Last year, as I unveiled a sculpture in honour of St Columbanus at the Irish Cultural Centre in Paris, I was reminded of the openness of St Columba to the wider world, his joyful curiosity about the people who lived beyond Ireland, beyond Iona. His travels left a trail of faith across Europe and a mark still visible well over a millennium later. “Go ye afar, go teach all nations”. He took that seriously and proved how one man with a mission can impact on a world hungry for leadership and good guidance. In his name you do the same, calling us to recognise our common humanity, our common membership of one global family, our responsibility for one another and the enormous benefits that flow from friendship and mutual care across geography and culture’s big divides.
Many things have changed for you – some things have become easier – travel once a logistical nightmare is now relatively simple and inexpensive. Telling your stories is made easier through all the accessible means of communication which have made a village of this planet. Some of the countries where you once experienced harassment and mistrust have become more open, less dangerous. Citizens of those countries now live here in significant numbers, changing the make-up of Irish society, enriching its cultural diversity and helping shape a very different, a very exciting and hope-filled future. But here in Dalgan these huge buildings which once teemed with enthusiastic young Irish seminarians, now face the rattling emptiness wrought by the vocations famine in this part of the world. Old and ageing men gather to ponder the future and to see if they can intuit the direction it is taking the Columbans, and the Church. They are entitled, you are entitled to reflect on a job well done these many years past and a job still to do. Is there enough justice in the world, enough human freedom, enough human dignity, enough fair play, enough access to education, to health care, to opportunity, to peace, to love. The answer is so obvious it hardly needs to be stated. The journey to a peaceful and prosperous world, a family of harmonious nations has only barely begun. That it has started at all is thanks to those who have championed a value system based on respect for every human being and insistence on their right to a life with dignity. You have long been such a champion and you have a litany of stories to tell of individual broken lives healed, of communities energised to shift attitudes and obstacles to progress, of visible momentum towards a fairer and more fulfilled world.

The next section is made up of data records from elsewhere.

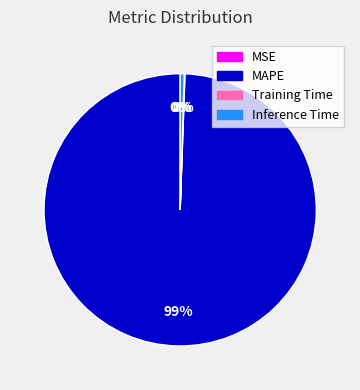

To the nearest percent, what is the combined percentage of Inference Time and MAPE?

100%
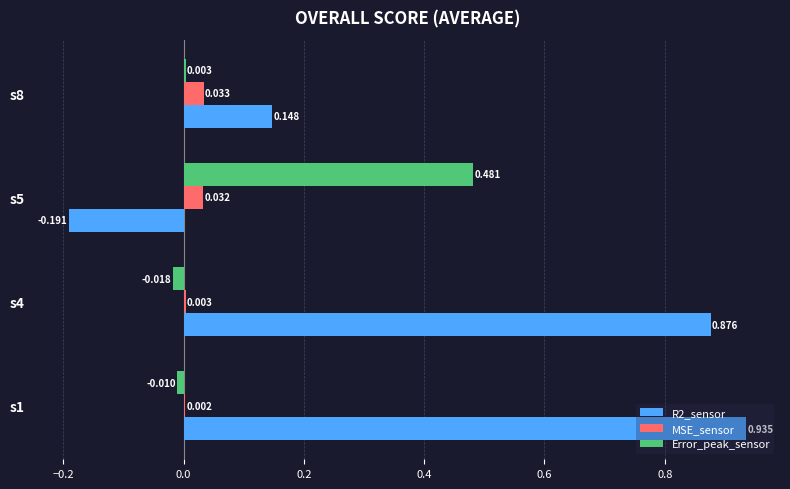

Is the value of Error_peak_sensor at s8 greater than the value of R2_sensor at s1?

No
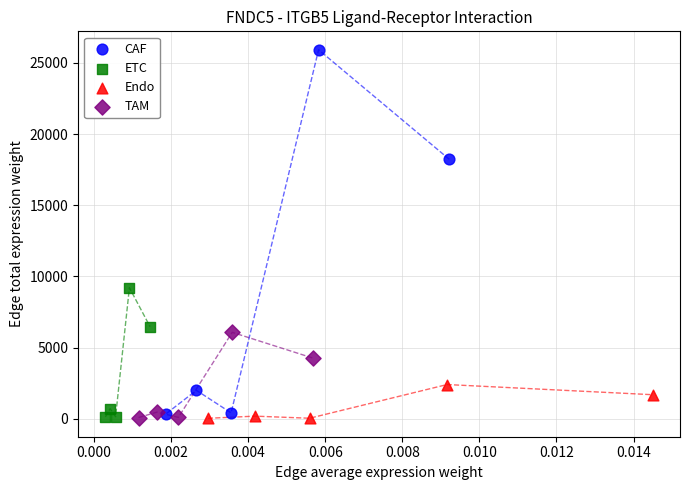

Which series has the widest spread of Y values?

CAF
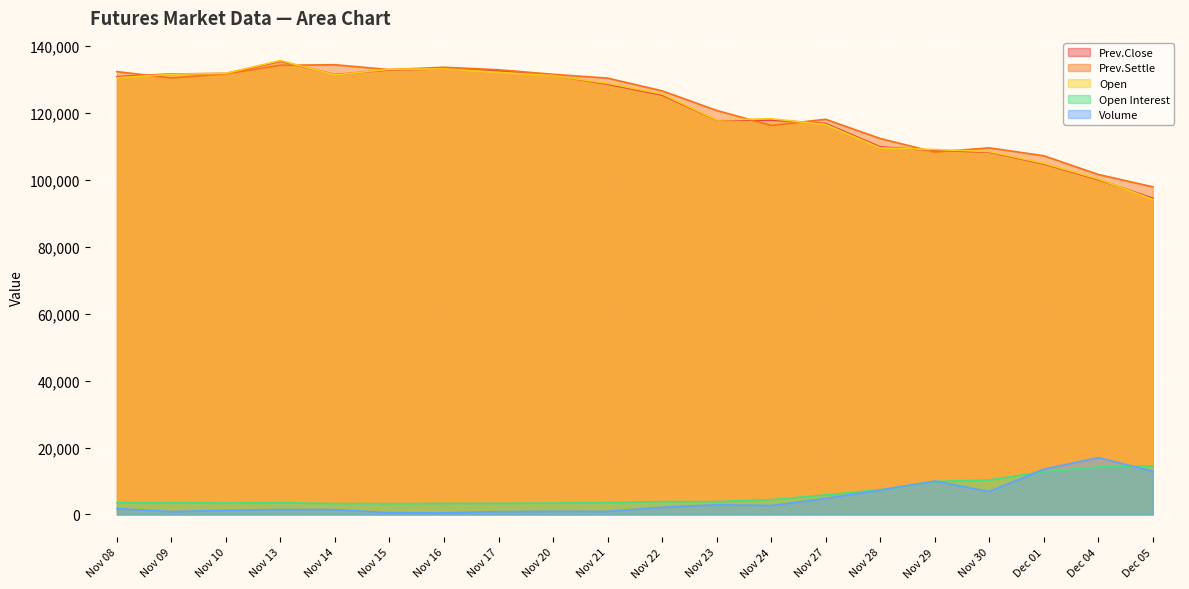

The Prev.Close series shows 133200 at Nov 16. True or false?

True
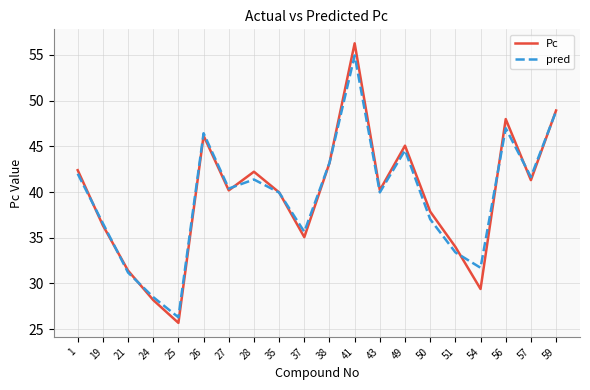

True or false: pred has a value of 31.7 at 54.

True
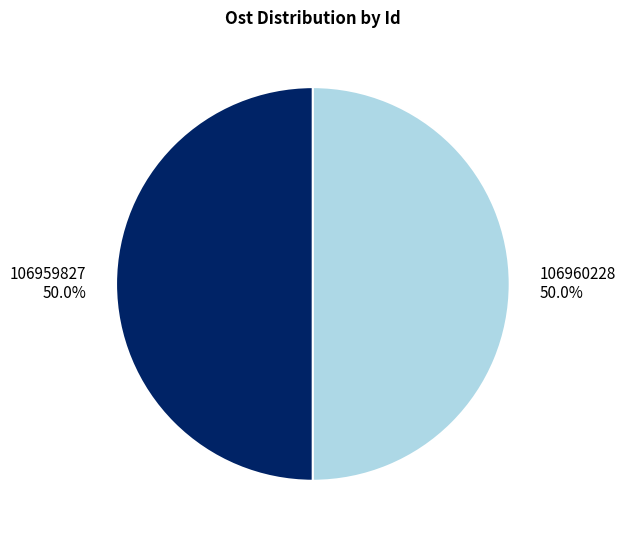

What is the ratio of the value at 106960228 to the value at 106959827?

1.0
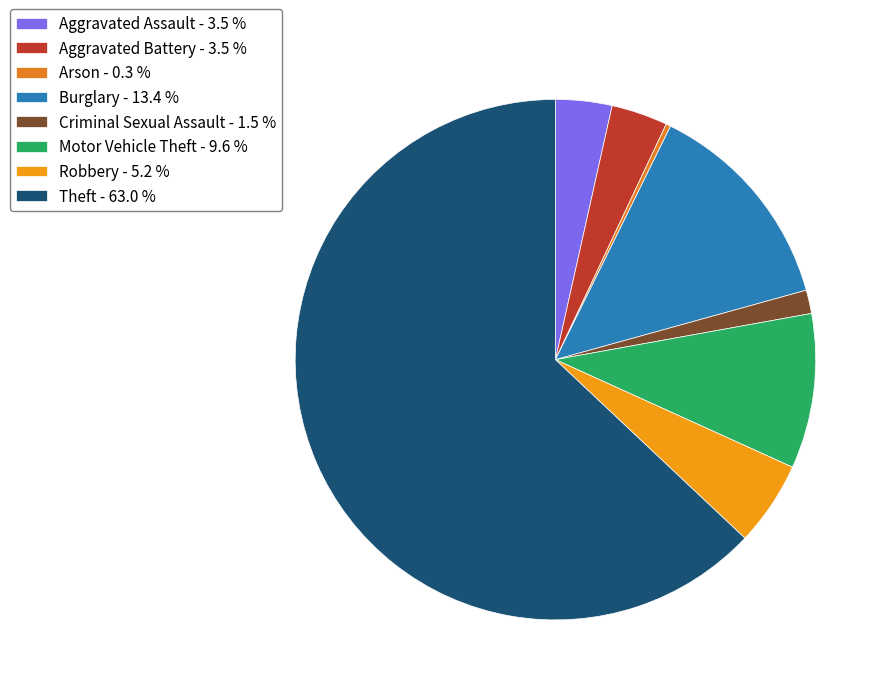

Does Burglary account for over 50% of the chart?

No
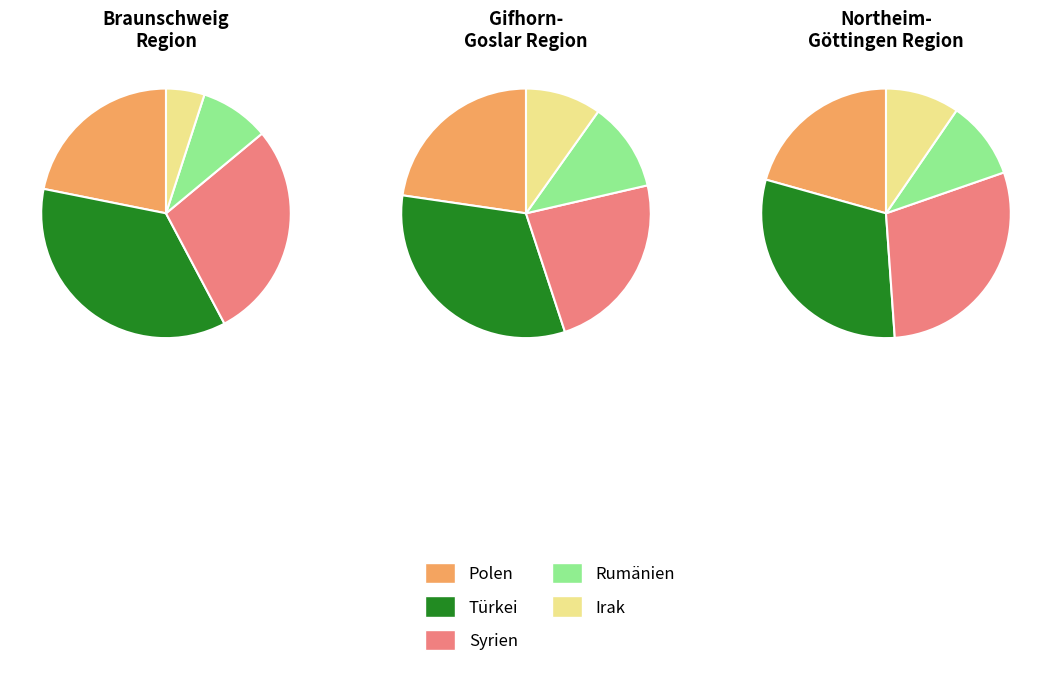

What is the difference between the highest and lowest values at Northeim?

600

Had the Columbans not existed, what quiet despair would have inhabited many millions of hearts whose voices were liberated by your confident and determined advocacy? If it seems that the shoulders you need to push the Columban wheels are getting fewer, remember all those hearts and hands of laywomen, men and children who believe what you believe, who live by the same commandments, the same light and whose partnership with you over the decades is precisely what made this order so successful. The times ahead are full of fears for the fearful and full of challenges for the brave. The Columbans are among the bravest of the brave, so at this Assembly we know with certainty that, whatever those challenges are, they will be met with the Columban’s characteristic faith and hope but also with the distilled wisdom of generations of service now the source from which to draw a new imagination, fresh water for the journey ahead.
To all of the participants at the Columban 2006 General Assembly may I offer you my very best wishes for the success of your deliberations and for the realisation of all your aspirations.
Go n-éirí go geal libh. Go raibh maith agaibh.